On the Perturbation of Synchrotron Motion in the Micro-Bunching Instability

The self-interaction of short electron bunches with their own radiation field can have a significant impact on the longitudinal beam dynamics in a storage ring. While higher bunch currents increase the power of the emitted CSR which can be provided to dedicated experiments, it simultaneously amplifies the strength of the self-interaction. Eventually, this leads to the formation of dynamically changing micro-structures within the bunch and thus fluctuating CSR emission, a phenomenon that is generally known as micro-bunching or micro-wave instability. The underlying longitudinal dynamics can be simulated by solving the VFP equation, where the CSR self-interaction can be added as a perturbation to the Hamiltonian. In this contribution, we focus on the perturbation of the synchrotron motion that is caused by introducing this additional wake field. Therefore, we adopt the perspective of a single particle and eventually comment on its implications for collective motion. We explicitly show how the shape of the parallel plates CSR wake potential breaks homogeneity in the longitudinal phase space and propose a quadrupole-like mode as potential seeding mechanism of the micro-bunching instability.
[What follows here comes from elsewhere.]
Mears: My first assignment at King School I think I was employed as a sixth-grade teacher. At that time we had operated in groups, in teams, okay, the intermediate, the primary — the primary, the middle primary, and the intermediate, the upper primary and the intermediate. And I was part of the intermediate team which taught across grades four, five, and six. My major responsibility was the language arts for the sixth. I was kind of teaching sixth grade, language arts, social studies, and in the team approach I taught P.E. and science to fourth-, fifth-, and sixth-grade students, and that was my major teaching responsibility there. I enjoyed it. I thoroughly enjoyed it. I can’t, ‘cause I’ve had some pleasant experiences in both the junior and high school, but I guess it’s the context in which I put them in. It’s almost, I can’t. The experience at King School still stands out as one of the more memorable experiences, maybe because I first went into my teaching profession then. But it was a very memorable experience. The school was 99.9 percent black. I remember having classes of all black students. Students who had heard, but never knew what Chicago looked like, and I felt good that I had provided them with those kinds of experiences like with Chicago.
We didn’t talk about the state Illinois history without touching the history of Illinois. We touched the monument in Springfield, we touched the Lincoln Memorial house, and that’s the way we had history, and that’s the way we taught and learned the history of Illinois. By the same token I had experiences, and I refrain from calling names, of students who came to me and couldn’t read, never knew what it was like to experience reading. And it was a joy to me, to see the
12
Moreover, we consider synchrotron motion above the instability threshold and thereby motivate an approach to control of the occurring micro-bunching dynamics. Using dynamically adjusted RF amplitude modulations we can directly address the continuous CSR-induced perturbation at the timescale of its occurrence, which allows for substantial control over the longitudinal charge distribution. While the approach is not limited to this particular application, we demonstrate how this can significantly mitigate the micro-bunching dynamics directly above the instability threshold. The gained insights are supported and verified using the VFP solver Inovesa and put into context with measurements at KARA.